Any idea why calling Application.started_applications on a nerves shell would block for around 2 min when the primary network interface is disconnected?
This nerves cm4 device has a secondary 4G modem interface eth1. When the device’s wired eth0 is disconnected, the nerves ssh shell is still accessible over the secondary interface but some functions of the Application module will block! The same function call will not block if issued over a reversed websocket these devices have configured for remote management. Those functions only block when called over the nerves shell. Reconnecting the eth0 primary interface will not fix the condition. That condition remains until the device is rebooted.
My initial guess is that it is trying to send the IO output to the wrong place.
@lawik That’s an interesting theory. I’m not sure how it would block Application.started_applications, but let me dump what I know.
The ssh client’s IO server with OTP 28 only supports unicode output. If you write latin1, the request is ignored and the ssh session hangs. For example, if you run IO.binwrite(“hello”) at the IEx prompt, it will happen. This was what was happening with RingLogger, but that was a bug since it has Unicode data. When that call was added, there wasn’t a String.replace_invalid/2 and using binwrite was a hack to avoid raising on invalid Unicode.
The call to Application.started_applications has a 5 second timeout on the call to the application controller, so it not returning for 2 minutes seems pretty impressive.
This is weird. Weird enough that given that it’s correlated to networking, I’d blame DNS as a joke, but I honestly don’t know. Very, very curious.
Checked utf-8 is selected and the nerves shell correctly displays unicodes.
Nerves shell over serial port has no issues. All function calls execute timely regardless of the state of the network interfaces.

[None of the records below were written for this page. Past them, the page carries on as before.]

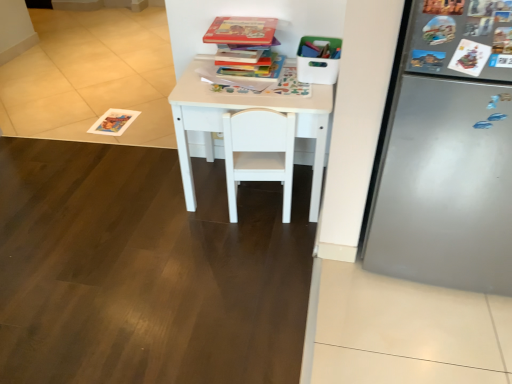
Identify the location of free space on the front side of hardcover book at center, marked as the first book in a bottom-to-top arrangement. The width and height of the screenshot is (512, 384). (253, 97).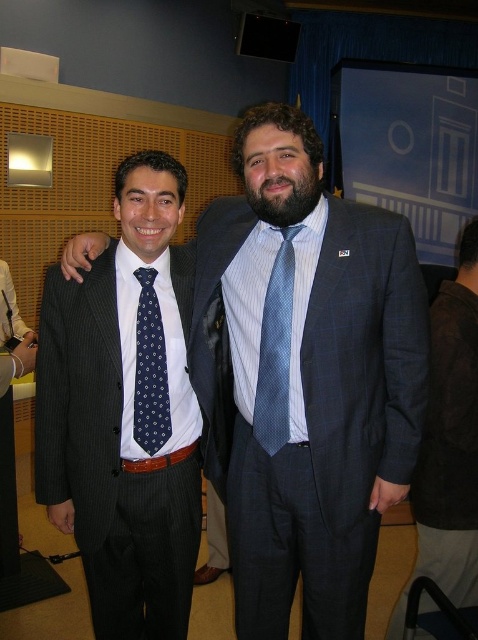
Question: Can you confirm if pinstriped suit at left is positioned to the left of blue textured suit at right?

Choices:
 (A) no
 (B) yes

Answer: (B)

Question: Does blue textured suit at right have a smaller size compared to navy dotted tie at center?

Choices:
 (A) no
 (B) yes

Answer: (A)

Question: Among these points, which one is farthest from the camera?

Choices:
 (A) (174, 280)
 (B) (275, 598)
 (C) (149, 310)
 (D) (430, 545)

Answer: (D)

Question: Which point is closer to the camera taking this photo?

Choices:
 (A) (129, 285)
 (B) (455, 384)
 (C) (274, 449)

Answer: (C)

Question: Does blue textured suit at center lie in front of blue dotted tie at center?

Choices:
 (A) no
 (B) yes

Answer: (B)

Question: Which of the following is the closest to the observer?

Choices:
 (A) (451, 477)
 (B) (262, 339)
 (C) (158, 368)

Answer: (B)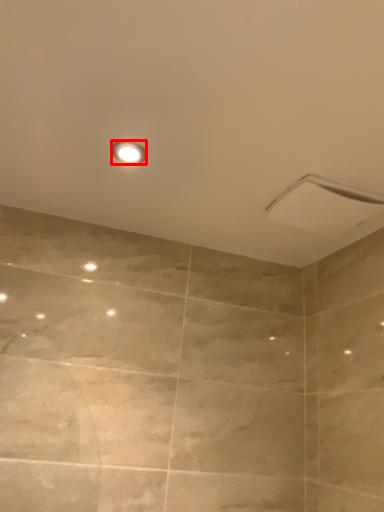
Question: From the image's perspective, where is light fixture (annotated by the red box) located in relation to shower in the image?

Choices:
 (A) below
 (B) above

Answer: (B)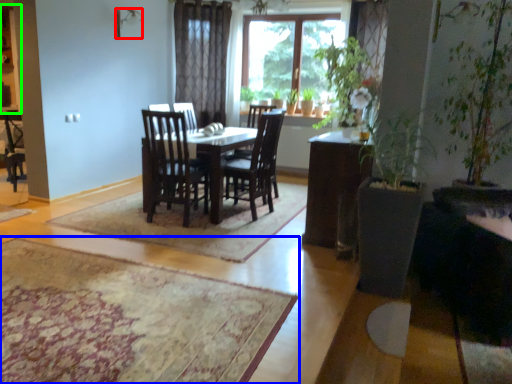
Question: Based on their relative distances, which object is nearer to lamp (highlighted by a red box)? Choose from mat (highlighted by a blue box) and cabinetry (highlighted by a green box).

Choices:
 (A) mat
 (B) cabinetry

Answer: (B)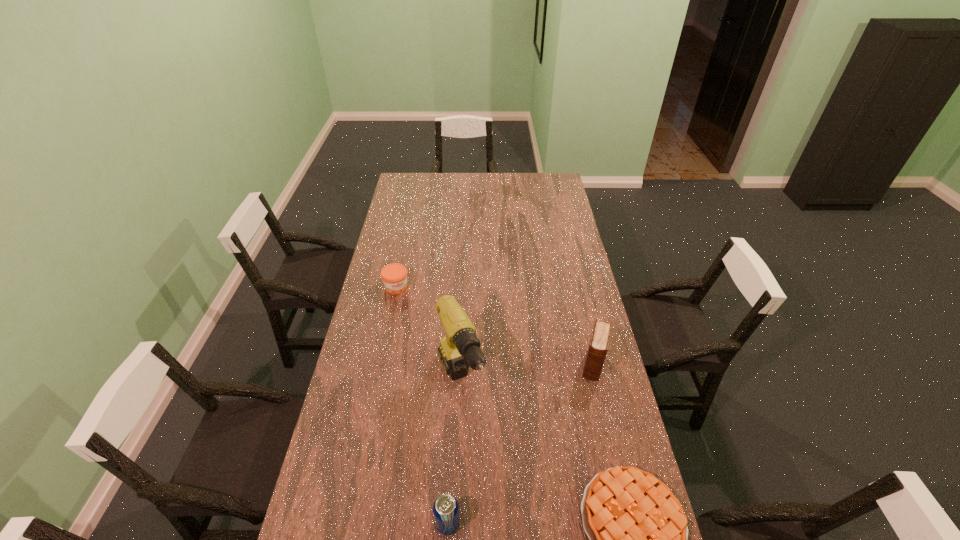
Image resolution: width=960 pixels, height=540 pixels. I want to click on vacant space on the desktop that is between the third tallest object and the pie and is positioned on the front label of the fourth tallest object, so pos(523,522).

The height and width of the screenshot is (540, 960). In order to click on vacant space on the desktop that is between the beer can and the shortest object and is positioned on the spine side of the diary in this screenshot , I will do `click(562, 521)`.

I want to click on free space on the desktop that is between the beer can and the pie and is positioned on the handle side of the tallest object, so click(x=527, y=522).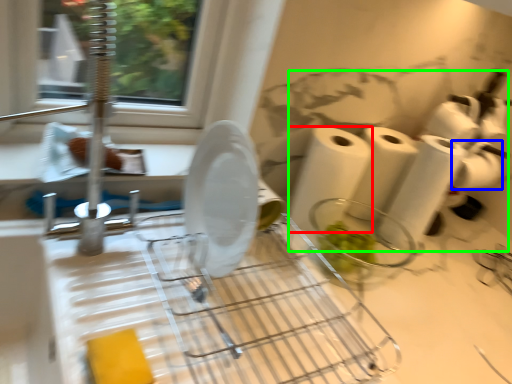
Question: Estimate the real-world distances between objects in this image. Which object is farther from paper towel (highlighted by a red box), toilet paper (highlighted by a blue box) or toilet paper (highlighted by a green box)?

Choices:
 (A) toilet paper
 (B) toilet paper

Answer: (A)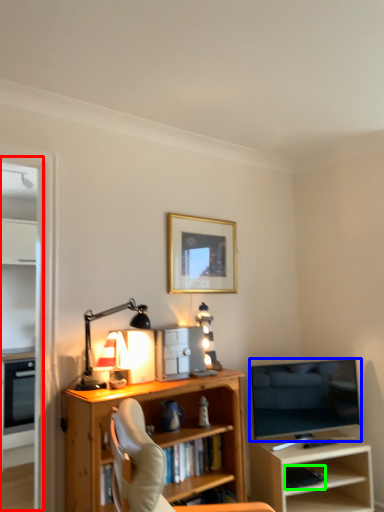
Question: Considering the real-world distances, which object is farthest from glass door (highlighted by a red box)? television (highlighted by a blue box) or book (highlighted by a green box)?

Choices:
 (A) television
 (B) book

Answer: (B)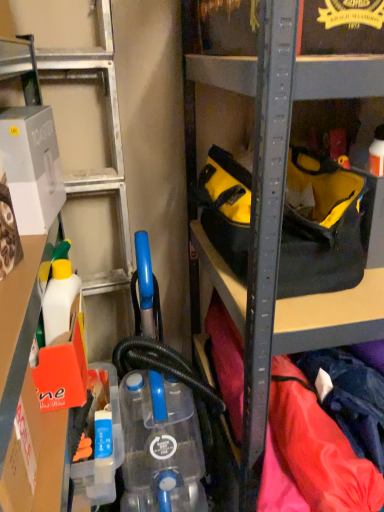
Question: Is white cardboard toaster at left surrounding blue translucent bottle at lower center?

Choices:
 (A) no
 (B) yes

Answer: (A)

Question: From a real-world perspective, is white cardboard toaster at left beneath blue translucent bottle at lower center?

Choices:
 (A) no
 (B) yes

Answer: (A)

Question: Is white cardboard toaster at left taller than blue translucent bottle at lower center?

Choices:
 (A) no
 (B) yes

Answer: (B)

Question: Is white cardboard toaster at left with blue translucent bottle at lower center?

Choices:
 (A) no
 (B) yes

Answer: (A)

Question: Considering the relative positions of white cardboard toaster at left and blue translucent bottle at lower center in the image provided, is white cardboard toaster at left to the left of blue translucent bottle at lower center from the viewer's perspective?

Choices:
 (A) yes
 (B) no

Answer: (A)

Question: From the image's perspective, is yellow fabric tool bag at center located above or below blue translucent bottle at lower center?

Choices:
 (A) below
 (B) above

Answer: (B)

Question: Is yellow fabric tool bag at center wider or thinner than blue translucent bottle at lower center?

Reconnecting to the nerves shell after killing the blocked ssh connection from the Linux terminal works. The nerves ssh daemon keeps working yet the same functions keep blocking.
My guess is that started_applications blocks indefinitely and the 2m timeout is just the ssh connection giving up.
What Erlang and Elixir versions are you on? What loaded applications are there or if that also hangs, what deps are there that might have applications. Seems like something is breaking in a fun way somewhere in the release.
One thing that’d be interesting is to remove all the deps and code that isn’t Nerves standard stuff to bisect between a fundamental issue between Erlang/Elixir/Nerves/hardware or an issue in the project code.
For example, I believe NIFs can break some assumptions.
Depending on your setup you might run mix nerves.new and just reference your system to run a “clean” project.
I got another identical hardware set with same firmware and the condition wont replicate there… this shifts the search space to miss configuration or data corruption or hardware failure. Thanks for your valuable input. Learned a lot.